When a white Republican congressman turned questioning at a House Judiciary Committee on policing into a lengthy tit-for-tat with both the chairman and civil rights activist Al Sharpton, the Baptist minister refused to back down.
Rep. Matt Gaetz repeatedly cut off Sharpton and House Judiciary Chairman Jerry Nadler with questions about whether Sharpton made anti-Semitic and derogatory statements in the past.
“Can I finish my answer?” Sharpton asked when the cut him off repeatedly.
“No, it’s actually my time, but you will be able …” the Florida congressman answered at one point.
The frequent exchanges prompted Nadler to bang his gavel at several points during the meeting.
Each time Sharpton was questioned, he denied making the statements or further explained them, and Gaetz — himself a fierce defender of Donald Trump despite the president’s repeated comments deemed as bigoted or racist — continued questioning.
Even a shortened version of the exchange, which Gaetz posted Friday on Twitter lasted close to 14 minutes.
The back-and-forth applauded on social media by right-wing commentators and politicians was for many Democrats at the meeting a distraction.
The hearing included testimony from activists, including retired tennis star James Blake and Gwen Carr, the mother of Eric Garner, who was choked to death by a white New York City police officer in 2014.

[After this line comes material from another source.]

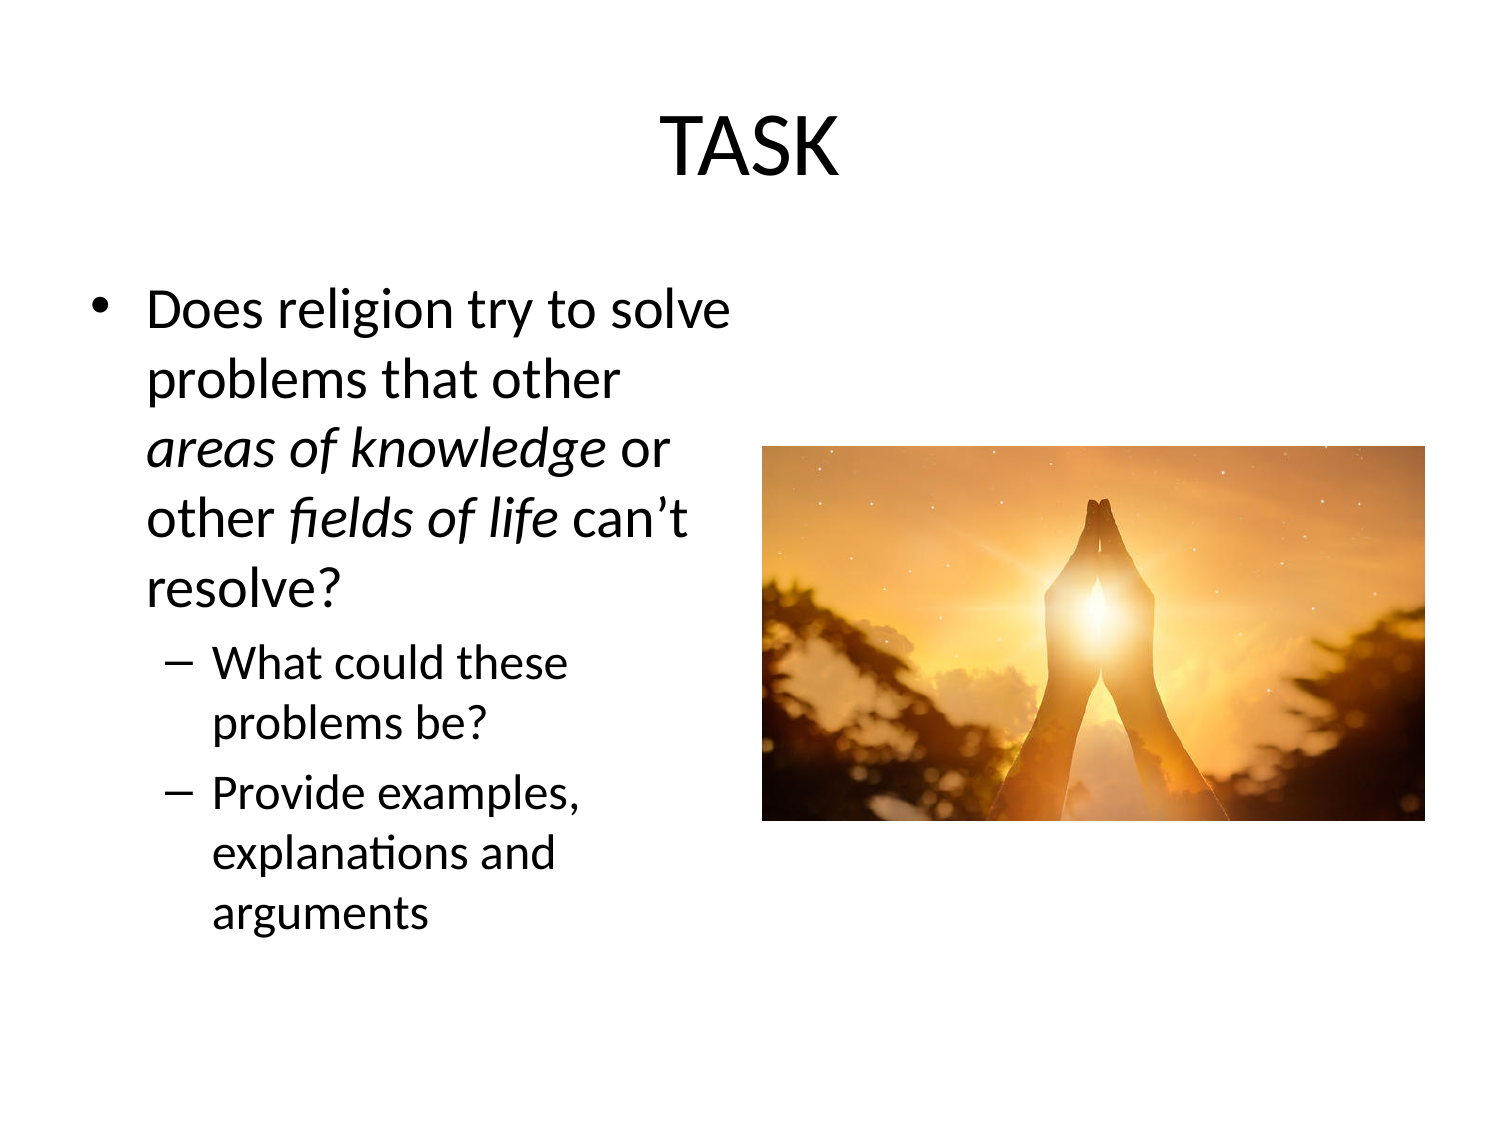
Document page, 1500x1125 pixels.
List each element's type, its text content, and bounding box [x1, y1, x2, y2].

list Does religion try to solve problems that other areas of knowledge or other fields of life can’t resolve? What could these problems be? Provide examples, explanations and arguments [75, 262, 763, 1005]
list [762, 446, 1426, 822]
title TASK [75, 45, 1425, 233]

Related: ‘You Cannot Scare Me Away:’ Eric Garner’s Mom Challenges Plan to Appeal Pantaleo’s Firing
Blake has advocated against police brutality after a New York City police officer mistook him for a suspect and allegedly used excessive force in detaining him in 2015 in a case of mistaken identity.
The activists are calling on Congress to support legislation that would make police chokeholds illegal under federal law.

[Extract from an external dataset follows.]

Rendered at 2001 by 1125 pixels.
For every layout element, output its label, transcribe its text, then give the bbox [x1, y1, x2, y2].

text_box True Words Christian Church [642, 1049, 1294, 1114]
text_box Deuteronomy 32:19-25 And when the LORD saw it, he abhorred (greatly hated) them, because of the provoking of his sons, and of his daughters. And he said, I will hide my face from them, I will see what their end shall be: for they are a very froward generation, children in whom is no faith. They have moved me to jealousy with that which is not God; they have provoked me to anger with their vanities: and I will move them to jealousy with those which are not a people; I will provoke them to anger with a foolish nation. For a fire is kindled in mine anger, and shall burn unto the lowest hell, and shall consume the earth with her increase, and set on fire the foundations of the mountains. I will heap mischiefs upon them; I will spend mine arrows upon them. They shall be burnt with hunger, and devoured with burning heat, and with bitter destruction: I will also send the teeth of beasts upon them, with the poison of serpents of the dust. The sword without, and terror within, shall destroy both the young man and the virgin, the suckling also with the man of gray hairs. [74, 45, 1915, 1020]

However, Gaetz’s questioning in the video he posted online didn’t focus on the legislation.
The congressman began by quoting from a congressional resolution introduced in 2000 by then-congressman Joe Scarborough entitled “Condemning the racist and anti-Semitic views of the Reverend Al Sharpton.”
He asked Sharpton if it’s true that “he has referred to members of the Jewish faith as bloodsucking Jews and Jew bastards.”
“They are patently untrue,” Sharpton reponded. “I never said that and what — ”
“OK,” Gaetz interrupted.
It wasn’t long before Nadler was faced with having to wrangle in the tit-for-tat and Gaetz interrupted him.
“Since aspersions were cast on the witness, the witness will be permitted — ” Nadler said, and Gaetz started talking.
“No, I’m sorry, Mr. chairman, aspersions weren’t cast,” he said.
“First of all, this has nothing to do with policing,” Sharpton said at one point. “Since he wants to make the subject Joe Scarborough and I, then let me answer it.”
The questioning continued.
“Have you ever referred to members of the Jewish faith as ‘white interlopers’ or ‘diamond merchants,’” Gaetz asked.
Sharpton, who now appears regularly on Scarborough’s MSNBC program “Morning Joe,” replied that he had referred to one person in Harlem as an “interloper,” but that he didn’t know the person was Jewish at the time.
Gaetz also asked Sharpton whether he made the statement:
“We [Africans] taught philosophy and astrology and mathematics before Socrates and them Greek homos ever got around to it.”
Sharpton responded, after being pressed, “I think that any statement I’ve made that was wrong. … I have clearly said that we should not make bigoted statements, including me.”
At one point in Gaetz’s questioning, Nadler called it “obnoxious” but told committee Democrats that the congressman had latitude under the rules.
Gaetz defended his questions.
“Reverend Sharpton has come before the House Judiciary Committee as a purported expert on policing,” Gaetz said. “Yet his bigoted statements undermine the bipartisan work we should be doing to ensure that all citizens are able to come together and have safe communities.”
He added: “When you call Greek h—s, when you talk about white crackers, these are bigoted statements.”
Democratic Rep. Hank Johnson condemned Gaetz’s behavior as “taking our process down to a level that we should never allow it to descend to.”
“I’m objecting to us wallowing in the mud with these comments,” he said.